_TEXT_.
——

Package 'corels'

Title: R Binding for the 'Certifiably Optimal RulE ListS (Corels)' Learner
Description: The 'Certifiably Optimal RulE ListS (Corels)' learner by Angelino et al described in <arXiv:1704.01701> provides interpretable decision rules with an optimality guarantee, and is made available to R with this package. See the file 'AUTHORS' for a list of copyright holders and contributors.
Authors: Dirk Eddelbuettel
Maintainer: Dirk Eddelbuettel <[email protected]>
License: GPL (>= 2)
Version: 0.0.4
Built: 2024-11-12 04:25:49 UTC
Source: https://github.com/corels/rcppcorels

Help Index


R Binding for the 'Certifiably Optimal RulE ListS (Corels)' Learner

Description

The 'Certifiably Optimal RulE ListS (Corels)' learner by Angelino et al described in <arXiv:1704.01701> provides interpretable decision rules with an optimality guarantee, and is made available to R with this package. See the file 'AUTHORS' for a list of copyright holders and contributors.

Package Content

Index of help topics:

corels                  Corels interace
corels-package          R Binding for the 'Certifiably Optimal RulE
                        ListS (Corels)' Learner

Maintainer

Dirk Eddelbuettel <[email protected]>

Author(s)

——

_RECORD LIST_.
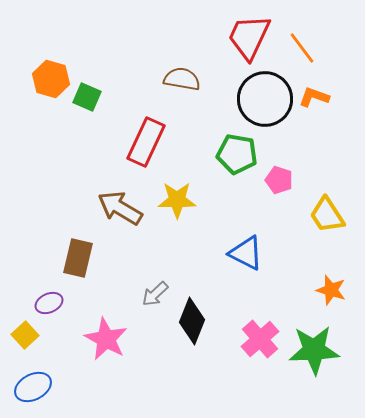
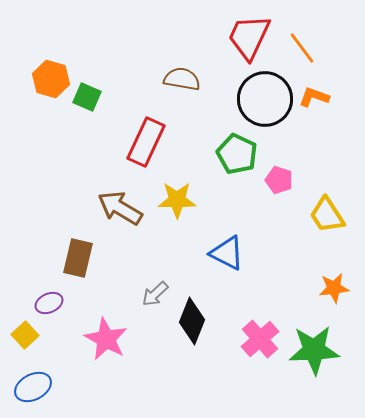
green pentagon: rotated 15 degrees clockwise
blue triangle: moved 19 px left
orange star: moved 3 px right, 2 px up; rotated 24 degrees counterclockwise
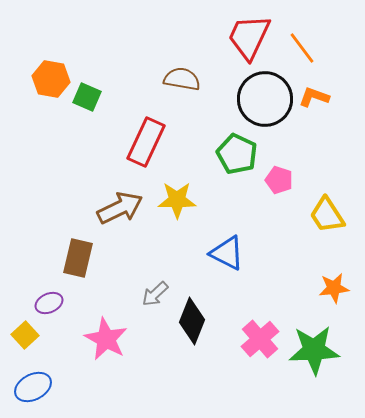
orange hexagon: rotated 6 degrees counterclockwise
brown arrow: rotated 123 degrees clockwise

——

_JOBS_.
1. What license does the corels package page list?
2. Using the corels package page, say whether each statement agrees with it, and quote the words that decide it.
(a) Dirk Eddelbuettel maintains the package.
(b) The package was built in 2023.
(c) The learner is described in arXiv:1704.01701.

_TASK SOLUTIONS_.
1. GPL (>= 2)

2.
(a) Yes: "Maintainer: Dirk Eddelbuettel"
(b) No: "Built: 2024-11-12 04:25:49 UTC"
(c) Yes: "described in <arXiv:1704.01701>"